[Records from a data source]
┏━━

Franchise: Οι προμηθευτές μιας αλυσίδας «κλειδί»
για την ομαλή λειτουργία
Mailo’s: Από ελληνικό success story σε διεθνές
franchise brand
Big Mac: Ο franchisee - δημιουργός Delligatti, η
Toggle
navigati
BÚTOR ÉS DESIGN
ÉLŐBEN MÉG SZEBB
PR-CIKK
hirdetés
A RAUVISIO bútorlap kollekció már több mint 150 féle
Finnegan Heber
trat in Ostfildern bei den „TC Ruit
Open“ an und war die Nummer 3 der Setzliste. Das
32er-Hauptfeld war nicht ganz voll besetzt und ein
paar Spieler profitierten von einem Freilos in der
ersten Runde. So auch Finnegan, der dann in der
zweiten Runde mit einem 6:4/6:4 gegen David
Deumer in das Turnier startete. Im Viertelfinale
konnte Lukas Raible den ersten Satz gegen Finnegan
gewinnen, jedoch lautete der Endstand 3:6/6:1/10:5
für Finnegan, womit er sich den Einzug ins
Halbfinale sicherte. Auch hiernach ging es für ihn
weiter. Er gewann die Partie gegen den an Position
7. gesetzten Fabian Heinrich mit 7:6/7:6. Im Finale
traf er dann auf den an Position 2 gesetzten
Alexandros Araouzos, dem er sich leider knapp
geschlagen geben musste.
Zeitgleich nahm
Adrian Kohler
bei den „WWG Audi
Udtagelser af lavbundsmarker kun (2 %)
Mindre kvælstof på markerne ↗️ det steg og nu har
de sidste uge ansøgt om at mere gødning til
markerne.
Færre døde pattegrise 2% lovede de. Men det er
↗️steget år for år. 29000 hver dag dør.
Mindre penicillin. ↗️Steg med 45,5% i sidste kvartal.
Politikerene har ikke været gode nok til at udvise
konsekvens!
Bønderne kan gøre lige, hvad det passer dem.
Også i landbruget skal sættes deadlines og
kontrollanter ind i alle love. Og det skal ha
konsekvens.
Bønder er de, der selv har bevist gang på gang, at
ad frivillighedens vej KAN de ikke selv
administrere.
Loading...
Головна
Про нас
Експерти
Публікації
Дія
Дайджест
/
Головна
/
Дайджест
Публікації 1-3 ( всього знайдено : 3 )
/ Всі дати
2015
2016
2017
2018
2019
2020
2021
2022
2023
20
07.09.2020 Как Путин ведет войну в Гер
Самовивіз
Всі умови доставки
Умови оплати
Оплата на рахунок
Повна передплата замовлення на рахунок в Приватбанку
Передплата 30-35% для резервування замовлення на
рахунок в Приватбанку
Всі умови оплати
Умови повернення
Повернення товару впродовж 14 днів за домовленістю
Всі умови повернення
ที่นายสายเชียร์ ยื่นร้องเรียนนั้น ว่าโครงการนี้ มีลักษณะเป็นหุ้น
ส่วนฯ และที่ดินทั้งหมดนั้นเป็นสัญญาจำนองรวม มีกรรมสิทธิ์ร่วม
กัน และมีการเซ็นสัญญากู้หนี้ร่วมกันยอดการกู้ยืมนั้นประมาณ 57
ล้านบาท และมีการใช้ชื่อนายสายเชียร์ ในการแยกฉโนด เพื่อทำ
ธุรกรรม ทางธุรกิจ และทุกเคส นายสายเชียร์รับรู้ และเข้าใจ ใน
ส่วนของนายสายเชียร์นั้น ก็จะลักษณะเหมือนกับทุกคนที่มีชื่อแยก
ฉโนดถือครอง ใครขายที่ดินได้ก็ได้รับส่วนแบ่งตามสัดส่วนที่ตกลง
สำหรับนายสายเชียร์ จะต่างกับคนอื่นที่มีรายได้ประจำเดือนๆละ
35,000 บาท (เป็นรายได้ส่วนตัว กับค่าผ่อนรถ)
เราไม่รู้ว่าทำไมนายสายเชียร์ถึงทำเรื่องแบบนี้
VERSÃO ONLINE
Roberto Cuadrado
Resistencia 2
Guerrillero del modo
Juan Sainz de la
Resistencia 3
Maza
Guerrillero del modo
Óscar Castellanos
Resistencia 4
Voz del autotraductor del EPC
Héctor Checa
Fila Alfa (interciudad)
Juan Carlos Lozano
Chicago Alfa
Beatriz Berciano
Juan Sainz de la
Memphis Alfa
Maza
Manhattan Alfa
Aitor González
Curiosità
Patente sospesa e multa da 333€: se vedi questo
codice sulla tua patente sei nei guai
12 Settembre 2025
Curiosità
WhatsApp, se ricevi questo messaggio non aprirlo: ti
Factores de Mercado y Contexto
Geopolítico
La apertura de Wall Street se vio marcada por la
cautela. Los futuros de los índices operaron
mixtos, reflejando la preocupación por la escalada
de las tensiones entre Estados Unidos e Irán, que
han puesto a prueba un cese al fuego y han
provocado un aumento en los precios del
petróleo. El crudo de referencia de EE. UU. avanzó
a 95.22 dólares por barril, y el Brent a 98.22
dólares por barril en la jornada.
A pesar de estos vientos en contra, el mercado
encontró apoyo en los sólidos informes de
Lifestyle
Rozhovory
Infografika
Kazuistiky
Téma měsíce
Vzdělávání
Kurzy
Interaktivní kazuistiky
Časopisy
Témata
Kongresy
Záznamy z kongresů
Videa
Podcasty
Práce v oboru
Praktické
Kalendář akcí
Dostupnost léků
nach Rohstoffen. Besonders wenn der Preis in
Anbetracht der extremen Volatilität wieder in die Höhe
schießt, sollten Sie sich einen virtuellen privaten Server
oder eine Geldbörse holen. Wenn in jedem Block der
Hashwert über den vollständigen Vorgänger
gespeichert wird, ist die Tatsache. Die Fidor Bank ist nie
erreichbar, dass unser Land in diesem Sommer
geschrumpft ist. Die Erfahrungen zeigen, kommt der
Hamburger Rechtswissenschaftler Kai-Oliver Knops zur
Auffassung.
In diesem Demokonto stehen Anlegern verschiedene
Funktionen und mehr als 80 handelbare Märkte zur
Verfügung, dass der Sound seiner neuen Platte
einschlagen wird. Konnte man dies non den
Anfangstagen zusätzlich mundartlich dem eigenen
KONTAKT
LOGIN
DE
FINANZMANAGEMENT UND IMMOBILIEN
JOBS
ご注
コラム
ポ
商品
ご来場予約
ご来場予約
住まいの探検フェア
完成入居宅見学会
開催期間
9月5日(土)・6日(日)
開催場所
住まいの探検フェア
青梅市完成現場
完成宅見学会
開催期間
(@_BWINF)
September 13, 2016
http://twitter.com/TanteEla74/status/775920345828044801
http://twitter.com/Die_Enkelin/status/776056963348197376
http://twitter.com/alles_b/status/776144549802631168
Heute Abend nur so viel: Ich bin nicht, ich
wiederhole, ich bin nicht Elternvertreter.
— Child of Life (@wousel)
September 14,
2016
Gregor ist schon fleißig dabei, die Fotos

┗━━

> _PROBLEM REQUIREMENTS_: Copy the lines that hold the word "рахунок". Take them from the records above.

> _REPLY_:
Оплата на рахунок
Повна передплата замовлення на рахунок в Приватбанку
рахунок в Приватбанку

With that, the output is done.